*Work to do*: In the excerpt on artistic research and technology, what three things must cognitive machines be able to do to build trust?

*Document excerpt*:
==============================

Hipertèlia aims to illustrate how artistic research plays a decisive role in developing technoscientific knowledge. Understanding technology as culture will help us to shatter the monolithic view of technological development and to accept the coexistence of technodiversities. This process harbors the hope that we will identify our agency and responsibility in the technological and cultural development that is in store for us.





Artificial cognitive systems can be considered technical objects that maintain and self-regulate themselves. Through the constant production and recursion of their own processes, these systems ensure that they remain balanced and evolve. They have their own form of existence that arises from their process of creation and manufacturing. Both life and machines, beings, and objects share the ability to constantly maintain and reproduce their internal processes and their relationship with the external world to sustain their existence.



Cognitive assemblages cohabit the materiality and virtuality of the world with humans, other organic beings, and diverse types of algorithmic systems in different stages of evolution. They belong to a multiple identity, their body is changeable, and their mode of existence does not correspond to that of bioconscious organisms. If we include them as an active part of the world’s configuration, we must consider that multispecies relationships are based on mutual trust. To build this trust, cognitive machines must be able to explain themselves, be accountable for their decisions, and transparent with their intentions.



Recursiveness is an essential process in cognition that enables the construction of complex patterns of thought and learning. Through repetition and feedback, cognitive structures are built and refined to generate new forms of knowledge. This process also facilitates adaptation to new and changing situations. It is not merely a mechanical loop, but a spiral, a reflective and introspective movement to gain a deeper understanding of personal experience and the world. By being aware of our own consciousness, we can analyze, evaluate, and modify our own patterns of thought and behavior.

==============================

*Information provided*:
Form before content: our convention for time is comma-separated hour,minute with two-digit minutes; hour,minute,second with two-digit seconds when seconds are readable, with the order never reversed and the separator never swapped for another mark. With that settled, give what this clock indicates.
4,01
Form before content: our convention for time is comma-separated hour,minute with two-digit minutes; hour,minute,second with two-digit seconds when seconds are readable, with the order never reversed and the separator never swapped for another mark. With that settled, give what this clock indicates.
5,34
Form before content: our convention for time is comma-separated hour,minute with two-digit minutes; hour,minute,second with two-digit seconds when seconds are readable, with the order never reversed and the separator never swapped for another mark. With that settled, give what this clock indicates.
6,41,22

==============================

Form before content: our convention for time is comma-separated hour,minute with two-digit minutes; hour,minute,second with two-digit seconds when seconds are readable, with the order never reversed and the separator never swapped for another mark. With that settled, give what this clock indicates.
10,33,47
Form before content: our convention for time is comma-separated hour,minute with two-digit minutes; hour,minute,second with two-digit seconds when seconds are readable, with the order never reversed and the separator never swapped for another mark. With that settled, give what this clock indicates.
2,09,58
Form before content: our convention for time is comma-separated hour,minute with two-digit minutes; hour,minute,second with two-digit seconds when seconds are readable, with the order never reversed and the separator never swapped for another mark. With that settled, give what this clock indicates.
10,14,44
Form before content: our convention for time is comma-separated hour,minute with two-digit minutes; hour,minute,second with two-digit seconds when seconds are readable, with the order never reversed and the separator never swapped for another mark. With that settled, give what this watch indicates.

==============================

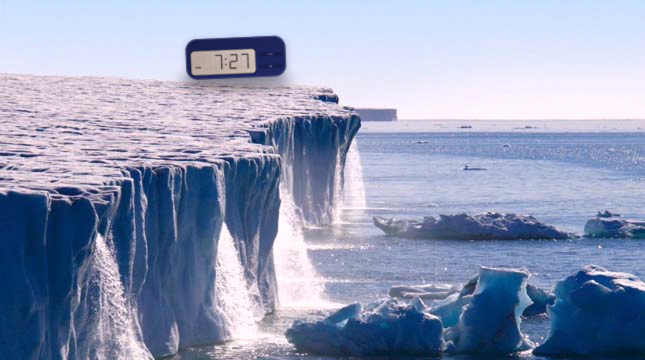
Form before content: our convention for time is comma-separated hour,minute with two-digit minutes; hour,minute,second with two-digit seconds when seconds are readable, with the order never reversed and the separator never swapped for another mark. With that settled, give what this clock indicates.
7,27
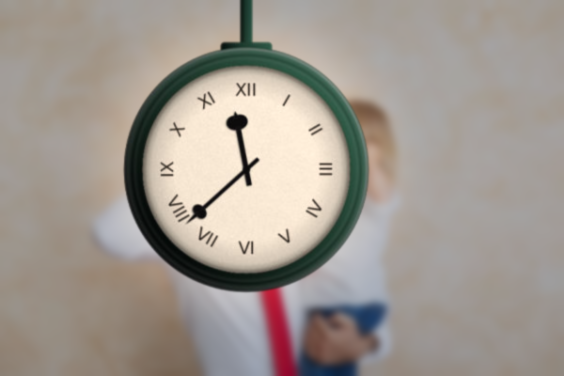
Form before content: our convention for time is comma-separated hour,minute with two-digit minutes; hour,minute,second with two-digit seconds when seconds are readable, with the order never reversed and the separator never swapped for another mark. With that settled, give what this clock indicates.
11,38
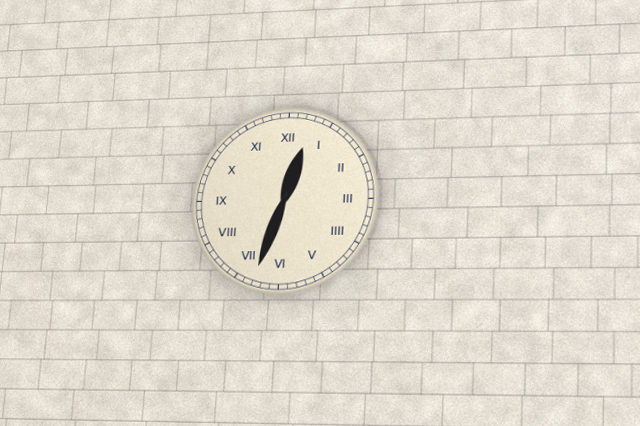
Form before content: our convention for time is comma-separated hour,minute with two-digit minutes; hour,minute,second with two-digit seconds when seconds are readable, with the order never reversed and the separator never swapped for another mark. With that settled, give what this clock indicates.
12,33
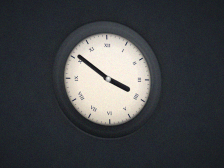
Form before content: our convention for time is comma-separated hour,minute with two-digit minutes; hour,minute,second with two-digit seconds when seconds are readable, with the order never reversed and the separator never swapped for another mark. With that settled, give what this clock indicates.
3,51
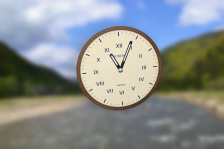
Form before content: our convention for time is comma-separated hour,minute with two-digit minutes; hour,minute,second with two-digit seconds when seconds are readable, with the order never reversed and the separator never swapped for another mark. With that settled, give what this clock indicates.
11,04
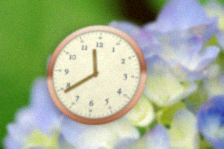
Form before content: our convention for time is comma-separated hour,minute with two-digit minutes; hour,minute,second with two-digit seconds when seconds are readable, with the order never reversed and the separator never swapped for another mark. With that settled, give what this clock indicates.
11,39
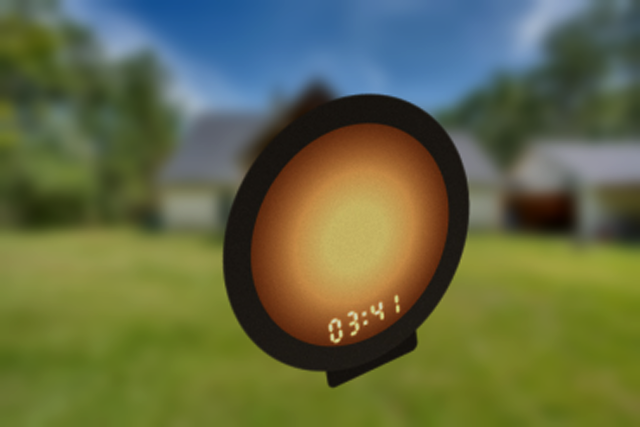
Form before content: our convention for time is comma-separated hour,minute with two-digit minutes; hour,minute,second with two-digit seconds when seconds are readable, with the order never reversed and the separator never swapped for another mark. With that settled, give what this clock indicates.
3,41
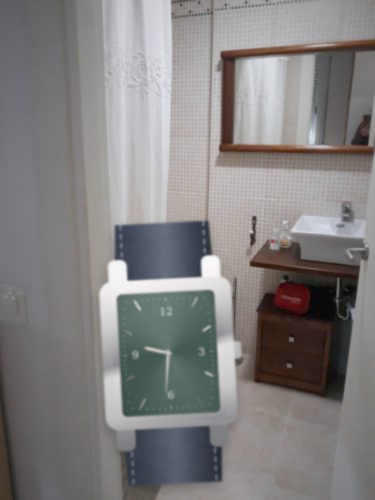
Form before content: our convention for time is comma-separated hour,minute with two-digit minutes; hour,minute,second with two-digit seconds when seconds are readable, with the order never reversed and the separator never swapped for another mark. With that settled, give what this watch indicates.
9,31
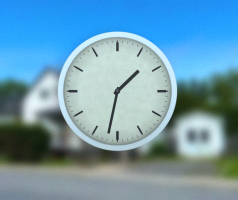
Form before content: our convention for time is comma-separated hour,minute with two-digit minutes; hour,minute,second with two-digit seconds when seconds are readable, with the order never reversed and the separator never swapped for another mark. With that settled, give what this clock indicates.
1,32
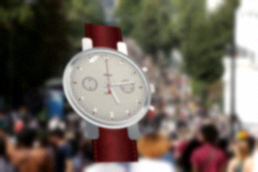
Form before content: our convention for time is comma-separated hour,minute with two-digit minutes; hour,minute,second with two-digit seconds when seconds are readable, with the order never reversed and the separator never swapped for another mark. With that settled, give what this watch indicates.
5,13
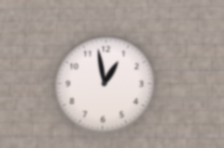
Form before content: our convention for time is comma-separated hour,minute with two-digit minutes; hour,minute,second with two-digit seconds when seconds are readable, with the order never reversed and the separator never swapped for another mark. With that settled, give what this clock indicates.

==============================

*Answer to the task*: They must be able to explain themselves, be accountable for their decisions, and be transparent with their intentions.